Permia Sensing, an agriculture company leveraging AI technology and specializing in palm trees, has been honored as a winner of the UAE FoodTech Challenge 2026 during Abu Dhabi Sustainability Week. The company, which operates a team in Sri Lanka, employs AI, bioacoustic sensing, and aerial imaging to enhance yields and protect crops like coconut, oil palm, and dates.
The organizers of the event praised Permia’s innovative use of AI, bioacoustic sensors, and drone imaging to monitor the health of trees, highlighting its large-scale deployment in Sri Lanka. “At Permia, we focus on sensing that works in the real world, at scale, in harsh environments, with messy data and imperfect connectivity,” stated Dr. Hasitha Wegiriya, CTO and Co-founder of Permia Sensing.
As one of the four winning companies, Permia Sensing will receive 500,000 US dollars, contributing to a total prize package of 2 million dollars.
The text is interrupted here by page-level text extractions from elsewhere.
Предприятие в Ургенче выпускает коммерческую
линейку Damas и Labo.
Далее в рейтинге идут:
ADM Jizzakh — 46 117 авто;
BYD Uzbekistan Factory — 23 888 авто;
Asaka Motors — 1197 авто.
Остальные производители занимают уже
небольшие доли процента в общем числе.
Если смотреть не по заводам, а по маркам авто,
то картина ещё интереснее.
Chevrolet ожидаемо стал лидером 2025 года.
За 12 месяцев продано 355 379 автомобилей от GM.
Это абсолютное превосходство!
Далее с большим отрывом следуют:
This award also includes support to pilot and scale solutions across the UAE and other priority markets in the Global South. “The prize helps us move faster on implementation, more field trials, faster iteration, stronger on-the-ground support, and partnerships that turn insights into action,” Wegiriya added. “The goal is straightforward: make food production more resilient, more efficient, and ultimately more affordable, without pretending one size fits all.”
Permia Sensing’s operations in Sri Lanka have been instrumental in transforming local research and field experience into practical, exportable technology tailored for the realities of the Global South. The company manages approximately 10,000 hectares of coconut and oil palm plantations on the island, creating jobs in agronomy, field operations, drone and sensor deployment, data annotation, and machine learning. This initiative supports the development of a modern agricultural technology workforce locally.
Looking ahead, Permia Sensing plans to expand internationally, with growth targeted in India, West Asia, West Africa, and Southeast Asia. Two of the company’s co-founders are Sri Lankan, and its efforts in the region underscore the challenges faced by farming systems in the Global South, including climate volatility, water constraints, and fragile supply chains.